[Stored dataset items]
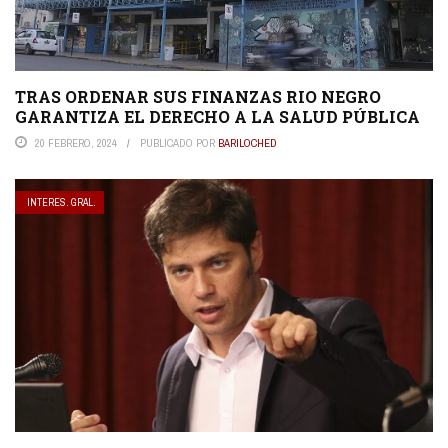
TRAS ORDENAR SUS FINANZAS RIO NEGRO
GARANTIZA EL DERECHO A LA SALUD PÚBLICA
20 FEBRERO, 2024
PUBLICADO POR
BARILOCHED
INTERES. GRAL.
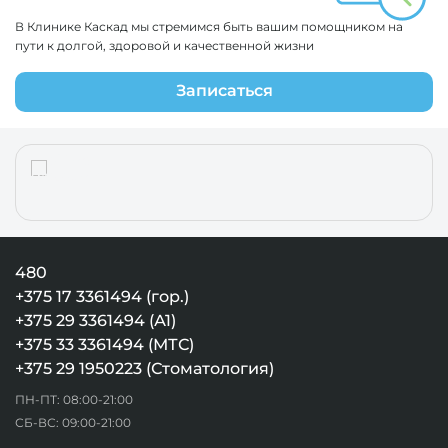
В Клинике Каскад мы стремимся быть вашим помощником на
пути к долгой, здоровой и качественной жизни
Записаться
480
+375 17 3361494 (гор.)
+375 29 3361494 (А1)
+375 33 3361494 (МТС)
+375 29 1950223 (Стоматология)
ПН-ПТ: 08:00-21:00
СБ-ВС: 09:00-21:00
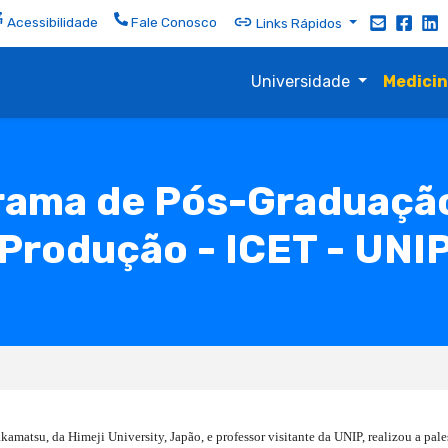
Acessibilidade
Fale Conosco
Links Rápidos
Universidade
Medici
rama de Pós-Graduaçã
Produção - ICET - UNI
amatsu, da Himeji University, Japão, e professor visitante da UNIP, realizou a pale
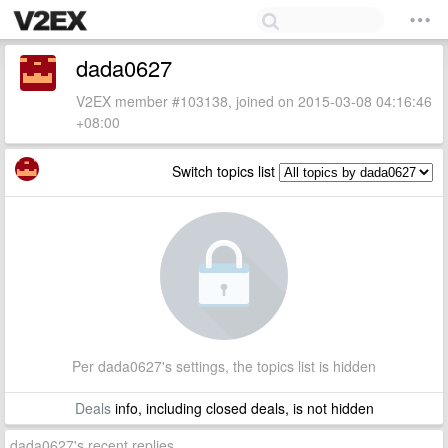
dada0627
V2EX member #103138, joined on 2015-03-08 04:16:46
+08:00
Switch topics list
Per dada0627's settings, the topics list is hidden
Deals
info, including closed deals, is not hidden
dada0627's recent replies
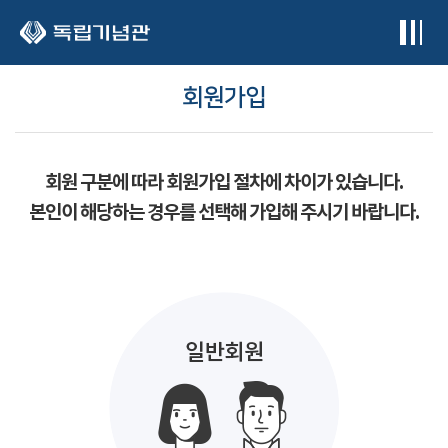
본문 바로가기
회원가입
회원 구분에 따라 회원가입 절차에 차이가 있습니다.
본인이 해당하는 경우를 선택해 가입해 주시기 바랍니다.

INSTRUCTIONS TO FOLLOW >> Write out every line of text from all of the items above, word for word, and leave the pictures out.

REPLY TO THE TASK >>
TRAS ORDENAR SUS FINANZAS RIO NEGRO
GARANTIZA EL DERECHO A LA SALUD PÚBLICA
20 FEBRERO, 2024
PUBLICADO POR
BARILOCHED
INTERES. GRAL.
В Клинике Каскад мы стремимся быть вашим помощником на
пути к долгой, здоровой и качественной жизни
Записаться
480
+375 17 3361494 (гор.)
+375 29 3361494 (А1)
+375 33 3361494 (МТС)
+375 29 1950223 (Стоматология)
ПН-ПТ: 08:00-21:00
СБ-ВС: 09:00-21:00
Acessibilidade
Fale Conosco
Links Rápidos
Universidade
Medici
rama de Pós-Graduaçã
Produção - ICET - UNI
amatsu, da Himeji University, Japão, e professor visitante da UNIP, realizou a pale
dada0627
V2EX member #103138, joined on 2015-03-08 04:16:46
+08:00
Switch topics list
Per dada0627's settings, the topics list is hidden
Deals
info, including closed deals, is not hidden
dada0627's recent replies
본문 바로가기
회원가입
회원 구분에 따라 회원가입 절차에 차이가 있습니다.
본인이 해당하는 경우를 선택해 가입해 주시기 바랍니다.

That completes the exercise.